Proses alkalisasi atau dutching merupakan perlakuan penambahan bahan alkali pada proses
pengolahan bubuk kakao. Bahan/larutan alkali yang biasa digunakan adalah kalium karbonat
(K2CO3), Natrium karbonat (Na2CO3), kalium hidroksida (KOH) dan natrium hidroksida
(NaOH). Alkalisasi mampu menetralisir pH biji kakao yang semula sekitar 5.0-5.6 (asam) menjadi
7-8 (netral).
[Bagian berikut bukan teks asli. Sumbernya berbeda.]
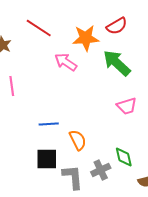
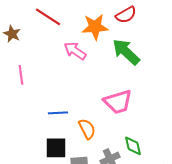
pink trapezoid: (127, 106) -> (118, 102), moved, size x1.4

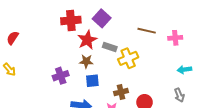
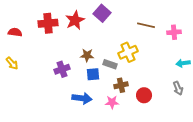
red cross: (71, 20) -> (48, 23), moved
red semicircle: (13, 38) -> (15, 32), turned 64
red star: (87, 40) -> (75, 20), moved
gray rectangle: (110, 47) -> (110, 64), moved

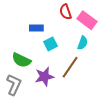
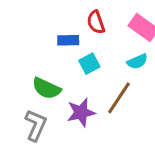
red semicircle: (65, 12) -> (96, 22), moved
cyan semicircle: (83, 43) -> (137, 62), turned 48

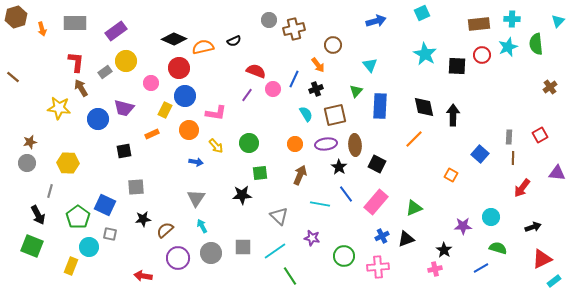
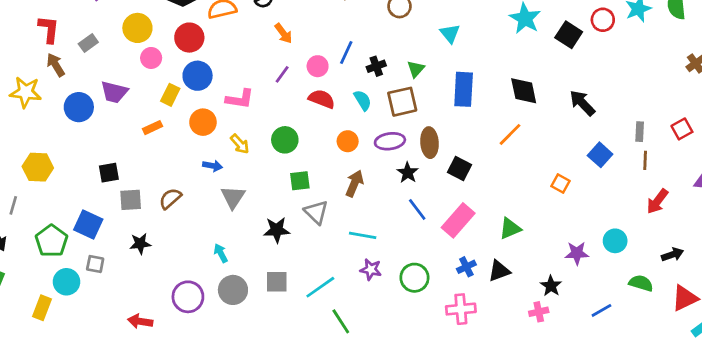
yellow circle: (126, 61) -> (137, 28), moved
orange arrow: (318, 65) -> (283, 33), moved
black square: (457, 66) -> (569, 35), turned 30
red semicircle: (256, 71) -> (322, 99), moved
green triangle: (356, 91) -> (416, 69), moved
black arrow: (453, 115) -> (582, 103), moved, turned -45
black square: (124, 151) -> (109, 173), moved
black star: (242, 195) -> (277, 230), moved
gray triangle: (196, 198) -> (233, 197), moved
cyan line: (320, 204) -> (363, 235), moved
gray triangle: (279, 216) -> (316, 212), moved
brown semicircle: (165, 230) -> (170, 199), moved
green semicircle: (498, 248) -> (641, 283), moved
green circle: (344, 256) -> (414, 278), moved

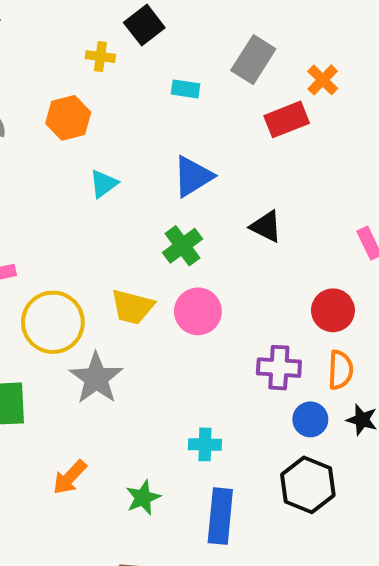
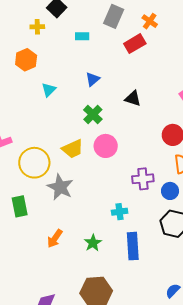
blue triangle: (193, 176) -> (93, 79), size x0.7
yellow trapezoid: (132, 307) -> (73, 149), turned -30
purple cross: (279, 368) -> (143, 179), moved

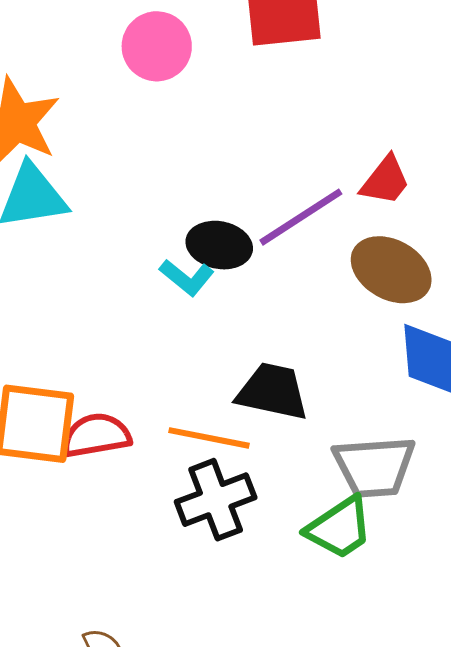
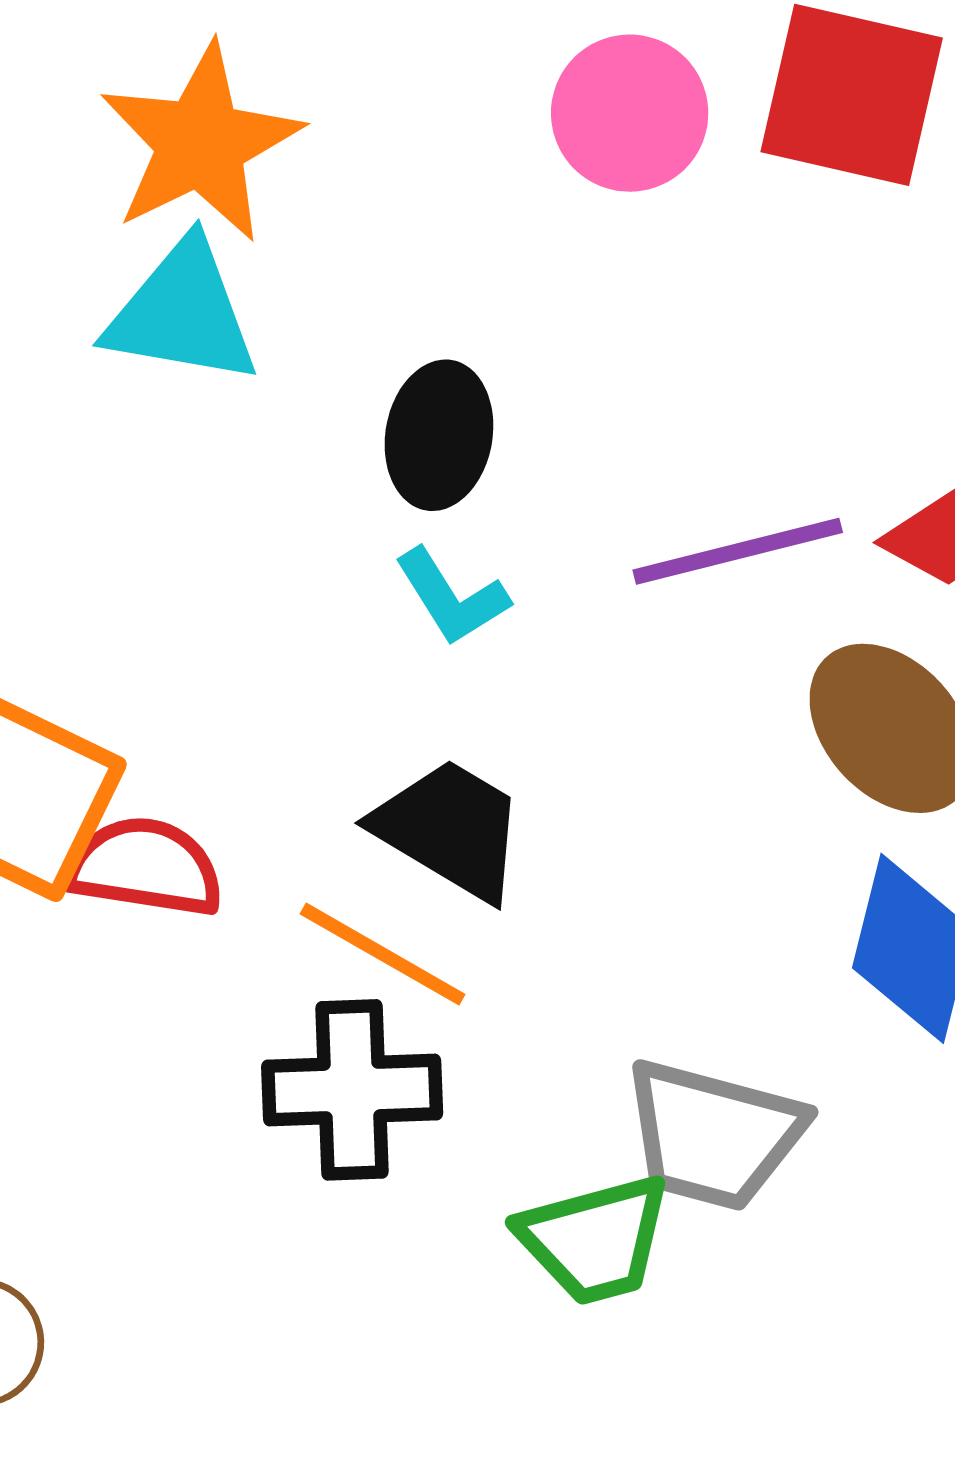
pink circle: (157, 46) -> (630, 113), moved
black ellipse: (219, 245) -> (439, 435), moved, turned 70
black trapezoid: (273, 392) -> (450, 829), moved

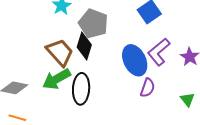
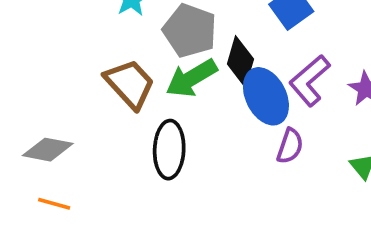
black diamond: (84, 46) -> (240, 62), moved
green arrow: (56, 79) -> (191, 78), moved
Tidak hanya itu warna yang dihasilkan juga lebih baik, mengurangi rasa asam dan
sepat, serta memperbaiki flavor.
Proses alkalisasi dapat dilakukan pada tahap pasta, bubuk/cake ataupun nib kakao. Setiap
tahapan tentunya memiliki kelebihan dan kekurangan. Tahapan dan tingkat derajat alkalisasi
sepenuhnya bergantung pada tujuan penggunaannya, sehingga sesuai hasil yang diperoleh dengan
biaya yang dikeluarkan.
Alkalisasi pada tahapan pasta bermanfaat untuk memperoleh flavor yang mild.
Kekurangannya adalah kelembaban lebih tinggi yang berakibat lemak mudah terdegradasi,
merubah viskositas, kisaran warna dan flavor lebih sempit dan tambahan biaya untuk proses
deodorisasi.
Alkalisasi pada tahapan cake/bubuk kurang memuaskan karena warna dan flavor yang
dihasilkan terbatas serta kandungan kimia seperti protein dan pati rusak yang berefek pada sulitnya
penghalusan bubuk sampai dibawah 74 mikron (standar industri). Semakin tinggi derajat alkalisasi
maka semakin sulit standar kehalusan tercapai. Keunggulan alkalisasi bubuk adalah, biaya murah
karena tidak ada tambahan untuk proses deodorisasi. Biasanya bubuk alkalisasi dimanfaatkan
untuk bubuk kakao hitam tanpa mempertimbangkan aromanya.
Sedangkan alkalisasi nib adalah pilihan yang terbaik. Hanya sedikit efek dari alkalisasi nib,
karena masih dalam bentuk alaminya. Selama alkalisasi nib terbentuk spora termofilik dan
berkurangnya bakteri mesofilik, hal ini baik untuk produk olahan susu seperti minuman cokelat.
Kekurangannya adalah bubuk kakao yang berasal dari alkalisasi nib sangat mahal, harga satuan
nib alkalisasi sama dengan harga satuan lemak kakao, dan lemak yang dihasilkan membutuhkan
perlakuan tambahan yaitu deodorisasi yang tentunya menambah biaya produksi.